Yamaguchi N, Okabe T, Kawai K
J Cancer Res Clin Oncol. 1985;110(1):42-7. doi: 10.1007/BF00402500.
To examine whether a human carcinoembryonic antigen (CEA)-producing cell can proliferate and sythesize CEA in vitro in culture without protein supplements, long-term cultivation of such cells was carried out in a protein-free chemically defined medium. Using stepwise decreases in fetal bovine serum concentration, continuous growth of the cells was established in a protein-free am's F-12 medium. The cells, designated as HLC-Yl, have been propagated in this medium for 3 years. The population doubling time of the cells is about 52 h. Addition of the serum stimulated the cell growth (population doubling time = 27 h). Saturation density was not increased by the addition of serum. The cells grown in a protein-free F-12 secrete large amounts of CEA (65.4 +/- 2.6 ng/10(6) cells/24 h). Addition of serum did not stimulate the production of CEA. The cells produced tumours when inoculated into athymic nude mice. The mice bearing the tumour showed high serum CEA levels, and CEA was demonstrated in the tumour tissue by the immunoperoxidase method. The present study suggests that cells grown in a protein-free medium do not require serum components for their growth or CEA synthesis and provide an excellent model for better understanding the growth and production of CEA in human lung cancer cells.

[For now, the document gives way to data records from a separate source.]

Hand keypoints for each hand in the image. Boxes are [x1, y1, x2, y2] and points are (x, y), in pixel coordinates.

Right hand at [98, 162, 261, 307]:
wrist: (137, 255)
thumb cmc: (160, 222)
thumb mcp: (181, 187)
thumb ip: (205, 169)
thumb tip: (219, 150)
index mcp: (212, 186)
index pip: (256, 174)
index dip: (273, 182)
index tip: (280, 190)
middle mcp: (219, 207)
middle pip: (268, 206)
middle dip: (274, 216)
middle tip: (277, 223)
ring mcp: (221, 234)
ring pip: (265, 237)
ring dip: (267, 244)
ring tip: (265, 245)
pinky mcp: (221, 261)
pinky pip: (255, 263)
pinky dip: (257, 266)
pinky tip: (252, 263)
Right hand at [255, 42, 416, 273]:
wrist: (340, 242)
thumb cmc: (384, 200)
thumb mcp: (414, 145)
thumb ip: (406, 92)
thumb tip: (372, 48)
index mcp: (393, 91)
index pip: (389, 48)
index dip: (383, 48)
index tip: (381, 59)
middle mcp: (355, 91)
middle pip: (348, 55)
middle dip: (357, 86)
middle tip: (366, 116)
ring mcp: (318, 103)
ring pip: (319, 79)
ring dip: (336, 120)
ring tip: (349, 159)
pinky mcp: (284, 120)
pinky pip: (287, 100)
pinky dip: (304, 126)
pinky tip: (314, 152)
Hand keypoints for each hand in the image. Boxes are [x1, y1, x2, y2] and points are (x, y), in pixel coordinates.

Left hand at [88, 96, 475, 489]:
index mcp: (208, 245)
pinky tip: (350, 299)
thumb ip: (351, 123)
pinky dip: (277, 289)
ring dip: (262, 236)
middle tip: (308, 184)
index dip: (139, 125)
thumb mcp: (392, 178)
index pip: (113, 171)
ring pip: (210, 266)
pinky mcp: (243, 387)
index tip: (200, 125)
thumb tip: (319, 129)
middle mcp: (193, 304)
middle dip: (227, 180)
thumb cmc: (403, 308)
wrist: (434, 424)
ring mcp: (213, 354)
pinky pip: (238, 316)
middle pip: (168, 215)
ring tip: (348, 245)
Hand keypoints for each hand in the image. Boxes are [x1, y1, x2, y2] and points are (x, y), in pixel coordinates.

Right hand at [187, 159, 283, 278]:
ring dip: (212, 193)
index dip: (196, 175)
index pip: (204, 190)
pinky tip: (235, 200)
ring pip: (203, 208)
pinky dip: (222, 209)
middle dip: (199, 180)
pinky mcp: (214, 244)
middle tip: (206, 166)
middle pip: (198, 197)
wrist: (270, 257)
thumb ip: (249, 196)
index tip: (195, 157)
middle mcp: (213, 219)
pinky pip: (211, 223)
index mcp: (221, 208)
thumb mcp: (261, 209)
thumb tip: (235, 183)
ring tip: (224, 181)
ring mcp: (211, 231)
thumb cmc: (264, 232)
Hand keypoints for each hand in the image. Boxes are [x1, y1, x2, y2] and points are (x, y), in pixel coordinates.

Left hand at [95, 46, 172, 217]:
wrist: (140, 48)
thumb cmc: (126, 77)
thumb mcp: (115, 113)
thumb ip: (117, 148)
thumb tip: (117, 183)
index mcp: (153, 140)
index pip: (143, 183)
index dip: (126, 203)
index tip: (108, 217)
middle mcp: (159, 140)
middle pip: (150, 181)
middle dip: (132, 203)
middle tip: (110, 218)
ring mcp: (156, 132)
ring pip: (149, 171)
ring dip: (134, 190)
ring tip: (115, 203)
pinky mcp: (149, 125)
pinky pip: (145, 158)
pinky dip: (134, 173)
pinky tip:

为了研究产生人癌胚抗原(CEA)的细胞在无蛋白质补充物的体外培养条件下能否增殖并合成CEA,我们在无蛋白质的化学限定培养基中对这类细胞进行了长期培养。通过逐步降低胎牛血清浓度,在无蛋白质的阿姆氏F-12培养基中实现了细胞的持续生长。这些细胞被命名为HLC-Y1,已在该培养基中传代培养3年。细胞的群体倍增时间约为52小时。添加血清可刺激细胞生长(群体倍增时间 = 27小时)。添加血清并未增加饱和密度。在无蛋白质的F-12培养基中生长的细胞分泌大量CEA(65.4±2.6 ng/10⁶细胞/24小时)。添加血清并未刺激CEA的产生。将这些细胞接种到无胸腺裸鼠体内可产生肿瘤。携带肿瘤的小鼠血清CEA水平较高,通过免疫过氧化物酶法在肿瘤组织中检测到了CEA。本研究表明,在无蛋白质培养基中生长的细胞在生长或CEA合成过程中不需要血清成分,为更好地理解人肺癌细胞中CEA的生长和产生提供了一个良好的模型。